» **Exercise description**
From the reflection below about caring for a baby, list every care chore it names as pretty tiring and repetitive.

===== Selected extract =====

I’m so glad to be here right now. I’m so glad that the Lord led me to spend this month and a half here and that I’ve been able to be a part of raising up this little girl in this wonderful home. Constantly holding a baby, making bottles, feeding, changing diapers, changing sheets, cleaning spit up, and everything else can get pretty tiring and repetitive, but then I look at the bigger picture. This baby will one day be an adult, she will grow up in this home, surrounded by love, and I pray she will come to know and love the Lord deeply and serve Him with her life! I just have a small part of raising her, a month of her life, and even though it’s just little things right now, just physical care, “baby stuff”, I know it is all working towards a greater purpose. And I pray for her life each day as I hold her, each night as I wake up from my precious sleep to feed her. Caring for this baby is what the Lord has for me to do right now, and maybe I can’t see the Spiritual fruits of it yet, but I am thankful to serve in this way and I trust in the Lord’s purposes in it all.

===== Dataset records =====

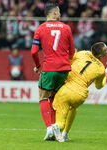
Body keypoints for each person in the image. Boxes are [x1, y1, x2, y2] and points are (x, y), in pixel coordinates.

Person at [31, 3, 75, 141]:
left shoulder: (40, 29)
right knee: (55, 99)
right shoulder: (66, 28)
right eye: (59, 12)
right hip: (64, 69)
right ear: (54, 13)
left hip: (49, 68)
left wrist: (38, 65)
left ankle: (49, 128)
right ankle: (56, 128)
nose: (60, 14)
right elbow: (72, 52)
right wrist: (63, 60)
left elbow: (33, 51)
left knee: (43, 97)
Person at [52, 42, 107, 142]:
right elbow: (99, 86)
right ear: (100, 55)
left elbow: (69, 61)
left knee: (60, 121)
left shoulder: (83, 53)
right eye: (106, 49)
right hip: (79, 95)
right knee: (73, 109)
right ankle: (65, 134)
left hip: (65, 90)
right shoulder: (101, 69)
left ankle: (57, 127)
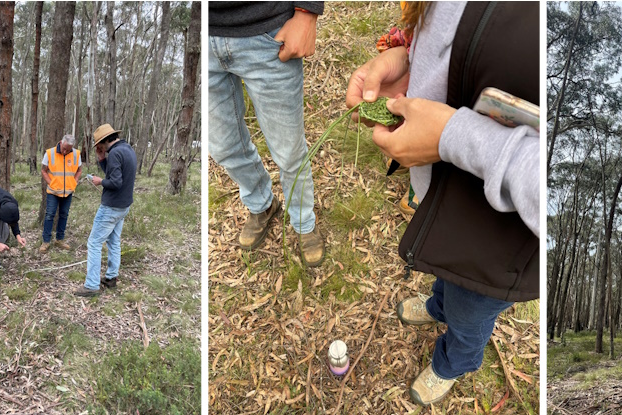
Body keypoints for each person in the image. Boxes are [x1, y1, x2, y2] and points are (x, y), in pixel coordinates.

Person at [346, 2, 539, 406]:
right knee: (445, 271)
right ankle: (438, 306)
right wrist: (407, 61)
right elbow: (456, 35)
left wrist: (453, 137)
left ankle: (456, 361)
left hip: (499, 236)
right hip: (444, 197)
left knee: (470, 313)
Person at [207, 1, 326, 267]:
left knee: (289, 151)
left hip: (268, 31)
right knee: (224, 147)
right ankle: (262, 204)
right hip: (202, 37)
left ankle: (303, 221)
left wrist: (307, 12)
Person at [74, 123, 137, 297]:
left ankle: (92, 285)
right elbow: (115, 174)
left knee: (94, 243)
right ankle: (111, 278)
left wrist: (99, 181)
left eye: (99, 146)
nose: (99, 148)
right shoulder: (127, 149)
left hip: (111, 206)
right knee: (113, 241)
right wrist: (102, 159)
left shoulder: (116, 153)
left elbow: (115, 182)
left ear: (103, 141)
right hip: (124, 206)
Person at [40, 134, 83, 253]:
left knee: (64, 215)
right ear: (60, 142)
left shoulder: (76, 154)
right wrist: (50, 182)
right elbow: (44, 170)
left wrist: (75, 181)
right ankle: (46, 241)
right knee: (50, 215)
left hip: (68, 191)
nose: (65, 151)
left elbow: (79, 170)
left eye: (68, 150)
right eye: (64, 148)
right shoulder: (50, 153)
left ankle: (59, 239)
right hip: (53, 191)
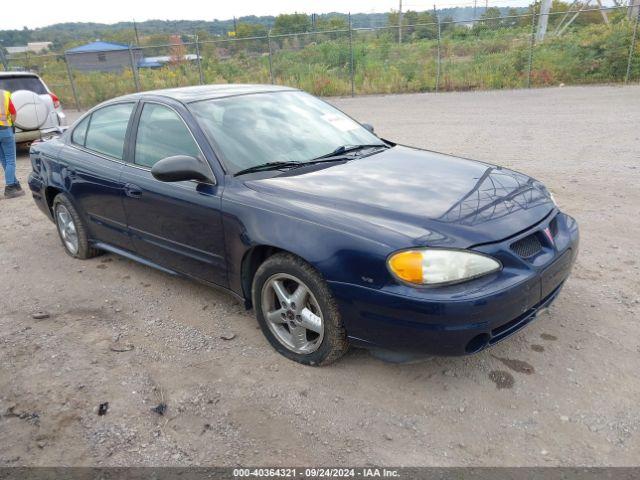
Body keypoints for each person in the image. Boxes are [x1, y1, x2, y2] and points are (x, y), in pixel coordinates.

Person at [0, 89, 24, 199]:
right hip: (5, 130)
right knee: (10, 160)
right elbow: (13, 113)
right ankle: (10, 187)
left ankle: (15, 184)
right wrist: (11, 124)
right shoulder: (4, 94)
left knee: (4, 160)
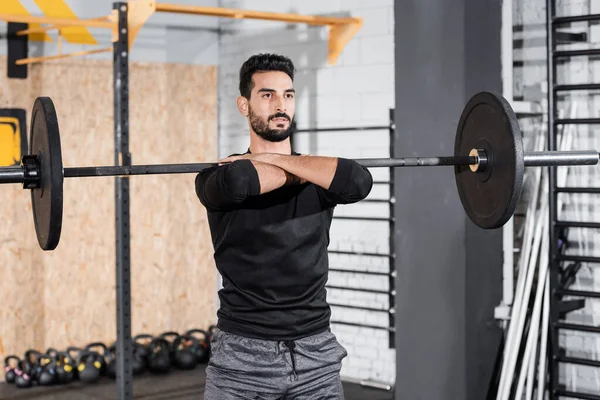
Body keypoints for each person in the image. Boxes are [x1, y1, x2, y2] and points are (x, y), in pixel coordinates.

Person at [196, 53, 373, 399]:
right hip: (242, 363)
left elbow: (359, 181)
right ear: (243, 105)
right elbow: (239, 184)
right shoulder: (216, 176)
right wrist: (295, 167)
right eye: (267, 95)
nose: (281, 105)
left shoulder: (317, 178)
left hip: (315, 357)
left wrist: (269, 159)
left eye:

=====

» **Task answer**
holding a baby, making bottles, feeding, changing diapers, changing sheets, cleaning spit up